Can Your Tonsils Make You Snore?
Sleep apnea occurs when an individual stops breathing multiple times during sleep. The causes vary from obesity, lifestyle choices, narrowed airways, to genetics. Assisted breathing machines such as continuous positive airway pressure (CPAP) devices can help improve sleep quantity and quality. Of the 3 types of sleep apnea, obstructive sleep apnea (OSA) is the most common. Enlarged tonsils are a common cause of airway blockage. A tonsillectomy can clear the airway and improve overall sleep.
What are tonsils?
Tonsils are small glands located in the back of the throat. There are 3 sets of tonsils: the adenoids, palatine, and the lingual. Tonsils work to fight infection and prevent objects from slipping into the lungs. Tonsils are the first line of defense for the immune system. Inflamed or infected tonsils can block the airway and making breathing more difficult. Treatment includes antibiotics and sometimes surgery.
The surgery associated with an ice cream treat
A tonsillectomy is a medical procedure to remove the tonsils. Many children get ice cream after this procedure because the cold treat eases some pain. Tonsillectomies are used to treat repeat cases of tonsillitis or strep throat, breathing trouble, loud snoring, and sleep apnea. The surgery is an outpatient procedure performed under general anesthesia. Full recovery takes about 2 weeks.
Pediatric vs adult tonsillectomies
Tonsillectomies are more common in children than in adults. Children usually receive the surgery as a treatment for infected tonsils. Adults typically undergo tonsillectomies as a treatment for sleep apnea. Removal of the tonsils increases space in the airway, thereby improving overall breathing and sleep. Adenoids and palatine tonsils are generally removed at the same time.

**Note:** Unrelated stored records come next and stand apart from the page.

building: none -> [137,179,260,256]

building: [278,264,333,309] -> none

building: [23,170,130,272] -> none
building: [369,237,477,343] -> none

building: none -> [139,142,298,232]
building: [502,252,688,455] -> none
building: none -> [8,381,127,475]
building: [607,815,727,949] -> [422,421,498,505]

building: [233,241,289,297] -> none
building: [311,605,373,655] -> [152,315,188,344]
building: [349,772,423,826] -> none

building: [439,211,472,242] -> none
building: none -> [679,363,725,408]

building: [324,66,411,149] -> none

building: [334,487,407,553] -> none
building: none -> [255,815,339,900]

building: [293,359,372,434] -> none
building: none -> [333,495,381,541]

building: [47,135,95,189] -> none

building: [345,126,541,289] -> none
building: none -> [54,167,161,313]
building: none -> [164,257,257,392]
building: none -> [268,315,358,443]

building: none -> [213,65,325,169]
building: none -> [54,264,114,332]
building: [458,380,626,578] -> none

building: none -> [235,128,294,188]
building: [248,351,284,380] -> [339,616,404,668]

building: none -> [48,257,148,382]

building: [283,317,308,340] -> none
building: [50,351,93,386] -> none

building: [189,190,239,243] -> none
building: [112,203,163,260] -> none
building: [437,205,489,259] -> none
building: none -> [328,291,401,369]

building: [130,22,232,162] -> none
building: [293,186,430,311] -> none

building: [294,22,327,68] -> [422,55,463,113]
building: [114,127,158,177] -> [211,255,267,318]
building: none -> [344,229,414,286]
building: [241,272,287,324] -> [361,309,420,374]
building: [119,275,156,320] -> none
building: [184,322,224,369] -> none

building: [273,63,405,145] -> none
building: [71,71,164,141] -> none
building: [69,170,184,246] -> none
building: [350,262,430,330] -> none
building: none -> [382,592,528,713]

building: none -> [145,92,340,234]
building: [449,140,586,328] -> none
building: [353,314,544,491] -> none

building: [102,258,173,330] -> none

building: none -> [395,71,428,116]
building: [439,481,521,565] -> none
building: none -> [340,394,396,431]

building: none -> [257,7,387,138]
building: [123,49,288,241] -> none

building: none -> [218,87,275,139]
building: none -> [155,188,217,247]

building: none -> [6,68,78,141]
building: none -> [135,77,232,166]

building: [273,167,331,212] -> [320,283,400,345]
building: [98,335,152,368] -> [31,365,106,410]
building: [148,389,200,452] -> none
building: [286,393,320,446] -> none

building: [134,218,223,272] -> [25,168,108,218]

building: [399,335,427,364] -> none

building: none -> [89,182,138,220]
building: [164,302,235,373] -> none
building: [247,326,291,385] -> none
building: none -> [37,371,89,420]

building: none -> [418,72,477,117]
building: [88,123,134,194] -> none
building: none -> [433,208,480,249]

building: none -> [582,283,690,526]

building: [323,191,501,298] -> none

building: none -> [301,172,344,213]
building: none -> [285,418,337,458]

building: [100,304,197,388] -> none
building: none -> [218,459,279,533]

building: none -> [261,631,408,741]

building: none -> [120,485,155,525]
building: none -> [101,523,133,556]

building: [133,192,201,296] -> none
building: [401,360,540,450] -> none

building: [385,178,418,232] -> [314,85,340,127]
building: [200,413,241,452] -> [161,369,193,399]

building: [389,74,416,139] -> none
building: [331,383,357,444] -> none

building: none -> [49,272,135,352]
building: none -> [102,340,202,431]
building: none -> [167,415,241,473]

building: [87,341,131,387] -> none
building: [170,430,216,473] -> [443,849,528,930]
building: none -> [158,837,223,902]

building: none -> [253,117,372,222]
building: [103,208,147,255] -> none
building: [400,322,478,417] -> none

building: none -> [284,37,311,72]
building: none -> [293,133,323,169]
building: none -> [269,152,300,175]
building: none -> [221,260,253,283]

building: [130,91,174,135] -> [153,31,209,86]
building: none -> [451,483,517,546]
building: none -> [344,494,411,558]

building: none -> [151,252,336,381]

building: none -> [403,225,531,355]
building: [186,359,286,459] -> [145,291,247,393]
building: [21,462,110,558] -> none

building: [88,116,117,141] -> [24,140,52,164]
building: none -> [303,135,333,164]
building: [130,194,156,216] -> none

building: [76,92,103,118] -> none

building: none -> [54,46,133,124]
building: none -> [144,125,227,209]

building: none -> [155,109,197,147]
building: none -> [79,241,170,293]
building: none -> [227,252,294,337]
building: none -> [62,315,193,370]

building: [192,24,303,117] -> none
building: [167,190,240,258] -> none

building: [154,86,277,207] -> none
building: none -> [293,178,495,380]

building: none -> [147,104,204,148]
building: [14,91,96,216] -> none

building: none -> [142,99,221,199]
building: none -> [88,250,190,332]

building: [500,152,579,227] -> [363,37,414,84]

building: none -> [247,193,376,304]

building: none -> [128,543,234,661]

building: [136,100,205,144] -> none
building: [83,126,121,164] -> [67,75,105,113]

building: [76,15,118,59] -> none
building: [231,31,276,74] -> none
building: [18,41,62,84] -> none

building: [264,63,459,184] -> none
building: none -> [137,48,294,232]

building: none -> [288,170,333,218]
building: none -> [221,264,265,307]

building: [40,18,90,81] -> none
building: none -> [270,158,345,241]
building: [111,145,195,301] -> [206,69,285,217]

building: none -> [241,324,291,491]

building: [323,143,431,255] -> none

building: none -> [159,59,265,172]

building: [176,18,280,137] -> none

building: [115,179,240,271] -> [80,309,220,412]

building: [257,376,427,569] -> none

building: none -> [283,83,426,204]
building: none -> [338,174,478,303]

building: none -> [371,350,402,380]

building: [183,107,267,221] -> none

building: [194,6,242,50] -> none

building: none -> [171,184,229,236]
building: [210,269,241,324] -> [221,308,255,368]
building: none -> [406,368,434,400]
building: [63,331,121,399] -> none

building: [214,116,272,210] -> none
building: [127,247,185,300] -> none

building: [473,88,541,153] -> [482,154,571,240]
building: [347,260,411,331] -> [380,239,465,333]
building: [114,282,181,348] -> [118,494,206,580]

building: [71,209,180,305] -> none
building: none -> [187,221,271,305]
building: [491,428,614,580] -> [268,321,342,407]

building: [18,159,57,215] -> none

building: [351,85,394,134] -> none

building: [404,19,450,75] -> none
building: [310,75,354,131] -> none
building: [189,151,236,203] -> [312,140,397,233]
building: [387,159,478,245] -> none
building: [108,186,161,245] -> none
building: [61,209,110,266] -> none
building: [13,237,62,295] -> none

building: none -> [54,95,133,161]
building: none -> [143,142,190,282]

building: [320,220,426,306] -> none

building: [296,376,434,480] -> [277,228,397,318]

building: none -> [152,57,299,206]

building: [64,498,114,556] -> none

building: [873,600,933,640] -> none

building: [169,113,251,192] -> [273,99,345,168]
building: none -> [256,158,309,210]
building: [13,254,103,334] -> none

Will a tonsillectomy work?
If the cause of the sleep apnea is an obstructed airway, a tonsillectomy should clear up the apnea. If the sleep apnea continues post-surgery, further testing may be needed. The cause could be a result of a deviated septum, narrowed airway, age, weight, neurological status, or genetics. Lifestyle changes and sleeping with the head elevated on a pillow can improve symptoms.
Is surgery the right way to go?
Many cases of OSA are cured or mitigated with the removal of the tonsils. In this condition, the muscles in the back of the throat relax, causing the airway to constrict. Swollen tonsils can also be a cause of obstructed airways. The brain sends signals to wake the individual momentarily so that normal breathing can resume. If the removal of the tonsils does not clear the sleep apnea, there are likely other health-related causes. Speak with a healthcare provider to find out if a tonsillectomy is the right treatment option for sleep apnea.